Now, I suppose it could be argued that LDS=Rural and LDS=Republican (at least that’s what it seems like at church.) So I ran a few correlation coefficients to see if these were correlated. To my surprise, there was extremely weak correlation between % LDS and % Rural (0.21) but there was a very strong correlation of LDS and registered republicans (0.72). That can’t be denied, and it probably explains that it is the registered republicans who are making all the political statements at church. They’re the proud and loud Republicans at church.
Still, I don’t know the overall percentage of LDS Registered Republicans in Utah, but if we take the mean of all counties (probably not a super accurate number), it seems the “average” registered LDS republicans by county is 54.72%, meaning 45.28% are either unaffiliated or registered democrats. This seems to show why % LDS wasn’t a very good predictor of Trump support.
MaryAnn was nice enough to give me an expanded data set for McMullin and Clinton support. That gave some interesting results as well. Using the same methods as described above, I did a regression analysis of McMullin support in Utah. As shown in this table, both % LDS and % Rural were significant factors to predict McMullin support. % LDS population was highly significant (.000). The Betas give a measure of the strength of support. McMullin had positive support from the LDS population (.595), but have negative support from Rural (-.720). So it seems that Rural counties voted overwhelmingly for Trump, and against McMullin. The equation would be this:
McMullin support = 0.595(%LDS) – .720(%Rural)
In other words, McMullin’s LDS support was overwhelmed by Rural voters who seemed to choose Trump over McMullin. (Whether someone was a Registered Republican was not statistically significant (pvalue 0.693). (The r^2 value for McMullin’s model is 0.668.) I also ran the model to see how unaffiliated voters went for McMullin and it was not statistically significant (pvalue 0.875)
Now let’s do that for Clinton.
The takeaway from this table is that support from Rural voters was not statistically significant for Clinton. LDS voters (beta -0.455) and Registered Republicans (beta -0.452) were nearly identical in their dislike for Clinton and were highly statistically significant.
*Another way to think of this is that non-LDS probably voted more for Clinton.
*The r^2 for this model is 0.712, meaning of the 3 models, this was the best predictor–in this case of negative support for Hillary Clinton.
*Unaffiliated votes didn’t vote in significant numbers for Clinton either (pvalue 0.684–not shown)

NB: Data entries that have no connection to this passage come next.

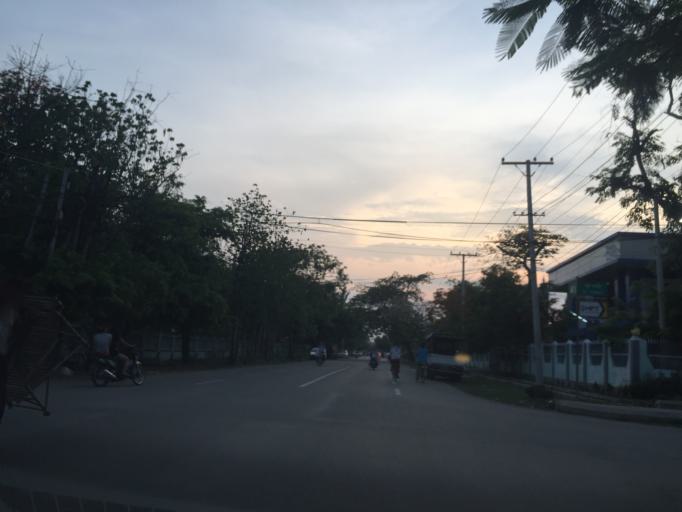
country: MM
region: Mandalay
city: Mandalay
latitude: 21.9792
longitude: 96.1008
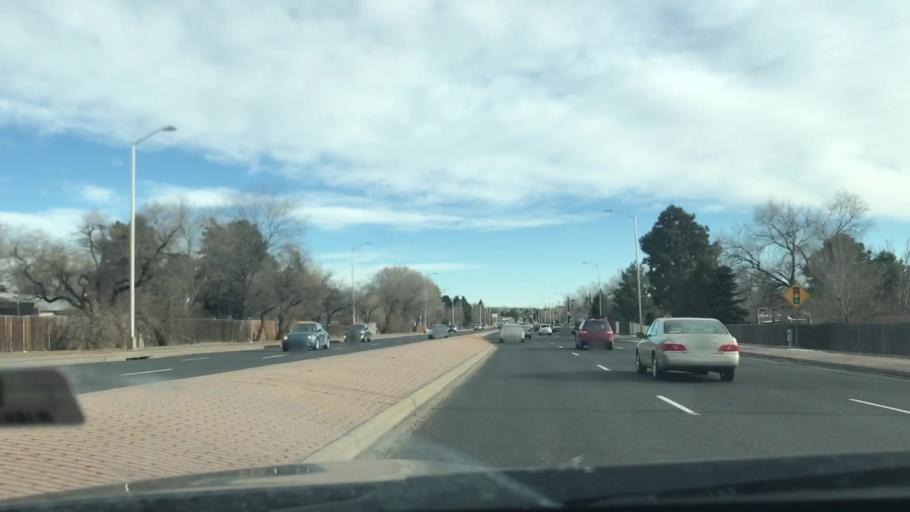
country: US
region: Colorado
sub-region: El Paso County
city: Cimarron Hills
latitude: 38.8991
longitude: -104.7635
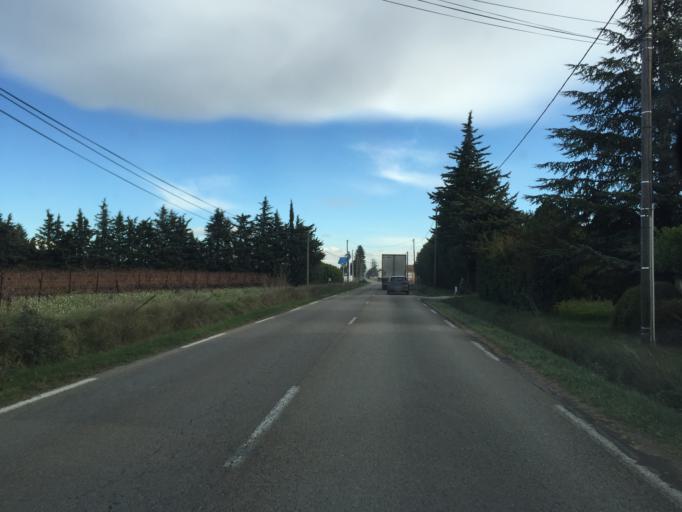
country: FR
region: Provence-Alpes-Cote d'Azur
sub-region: Departement du Vaucluse
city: Maubec
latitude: 43.8688
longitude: 5.1314
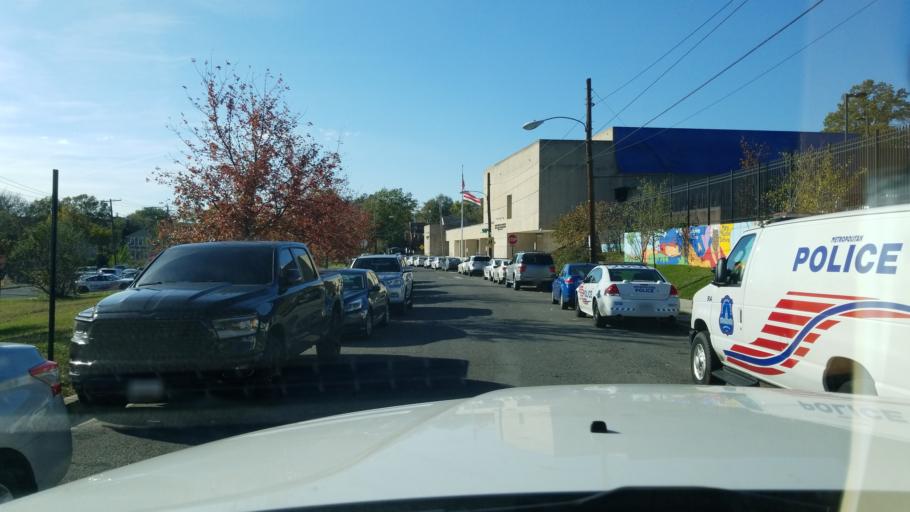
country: US
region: Maryland
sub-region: Prince George's County
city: Fairmount Heights
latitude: 38.8999
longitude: -76.9287
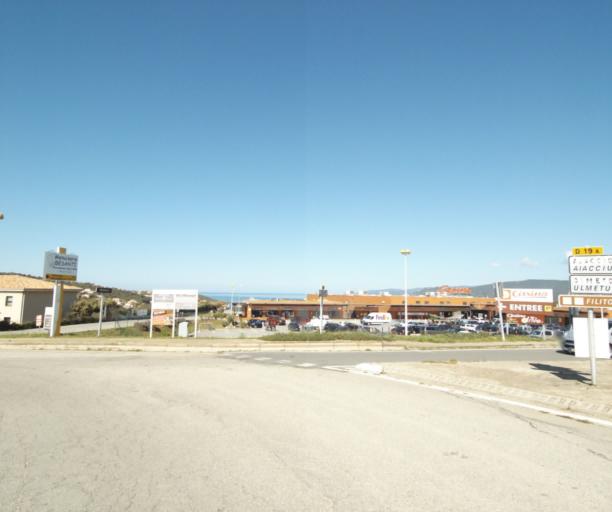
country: FR
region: Corsica
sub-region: Departement de la Corse-du-Sud
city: Propriano
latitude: 41.6719
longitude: 8.9185
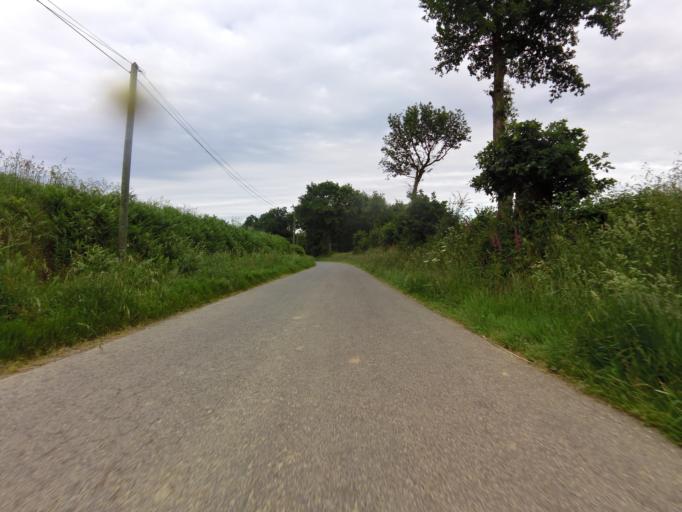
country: FR
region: Brittany
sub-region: Departement du Morbihan
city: Pluherlin
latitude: 47.7143
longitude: -2.3834
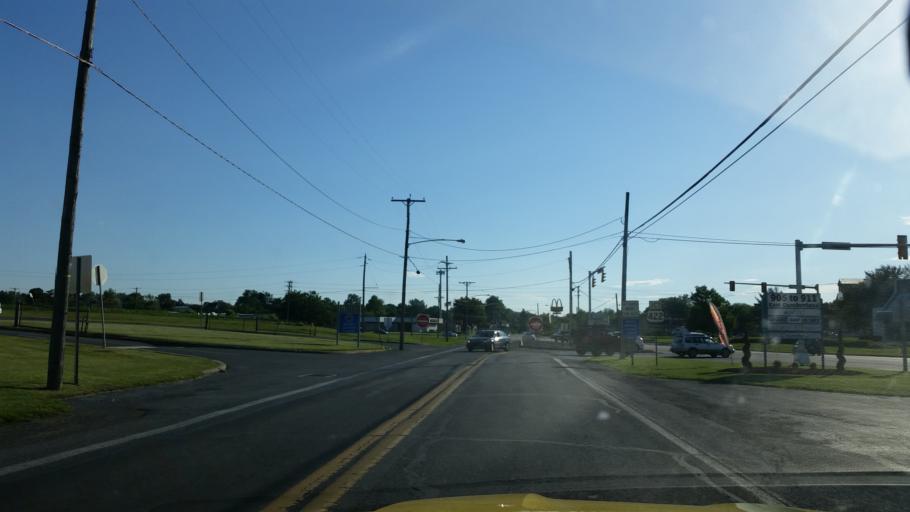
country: US
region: Pennsylvania
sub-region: Lebanon County
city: Avon
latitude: 40.3437
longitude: -76.3948
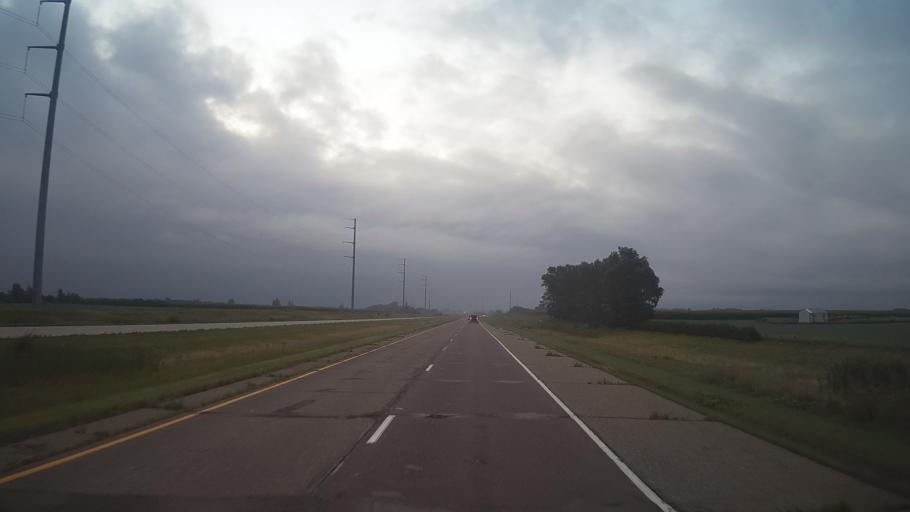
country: US
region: Minnesota
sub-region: Jackson County
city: Lakefield
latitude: 43.6374
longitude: -95.3485
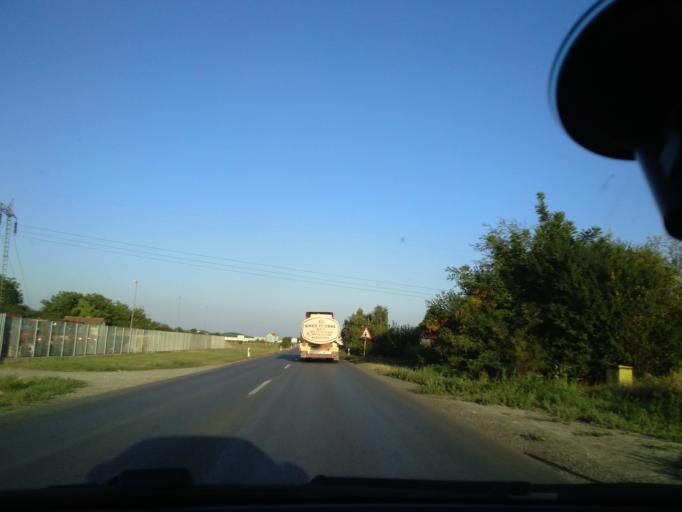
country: RS
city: Rumenka
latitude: 45.2880
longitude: 19.7552
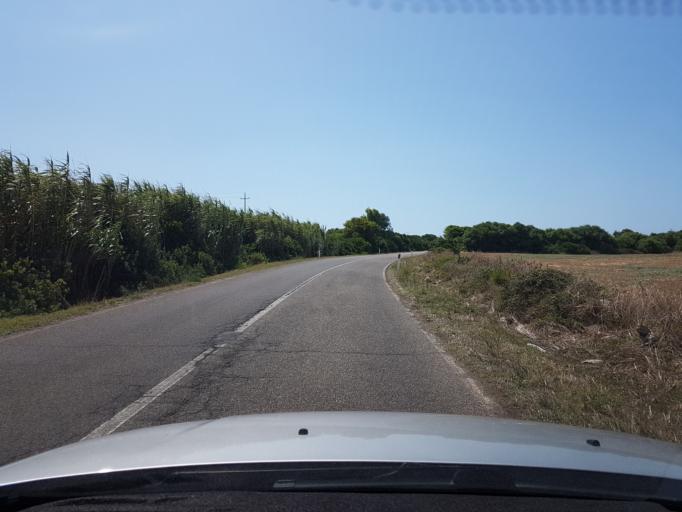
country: IT
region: Sardinia
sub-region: Provincia di Oristano
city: Riola Sardo
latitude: 40.0219
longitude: 8.4610
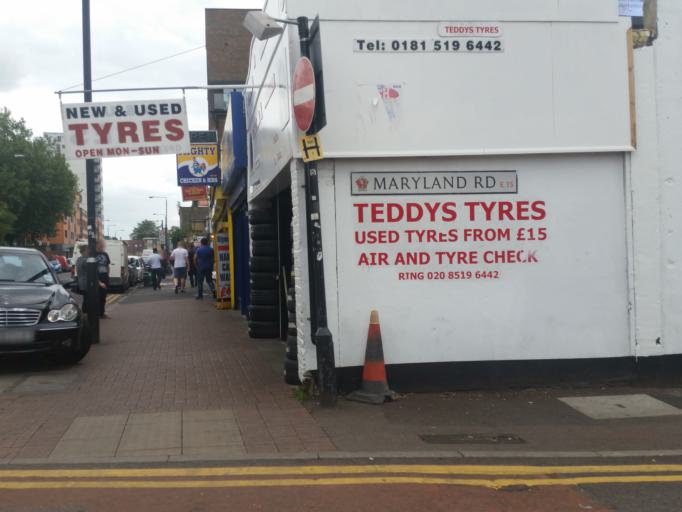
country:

So where did Clinton get her support you may ask? Democrats overwhelmingly voted for her. Noteworthy also is the fact that % LDS and % Rural were also significant, just in opposite directions. If we start with a baseline of 36% of support, then we can add democrat support (beta 0.456) and subtract off % LDS population (beta -0.441) and % rural (beta -.222).
Clinton support = 0.456(% democrat) – 0.441(%LDS) – 0.222(%rural)
If you want to see the data set I used (combination of Mary Ann and mine), see election-analysis-utah-counties
Finally, I came across a recording from a BYU-Idaho professor who analyzed election results and noted that while the guys at fivethirtyeight.com did get the polls wrong, the results were within the margin of error. Problem was the Electoral College magnified the mistakes, tipping the election to Trump. He specifically highlights the states of Michigan, Utah, and Idaho where there were some interesting results. If you’d like to listen, turn on your speakers: https://byui.adobeconnect.com/_a727341645/p6vtkl65hek/?launcher=false&fcsContent=true&pbMode=normal (It’s a different discussion than what Mary Ann and I did, but still interesting if you’re a statistics nerd like me.) The professor notes that it looks like a lot of McMullin voters changed their mind and voted for Trump in the booth.
I know that was a technical discussion but it does seem to imply that McMullin voters were significantly LDS, while Trump voters didn’t get statistically significant LDS Support, and Clinton had negative support from high LDS population counties. Are you surprised by any of these results?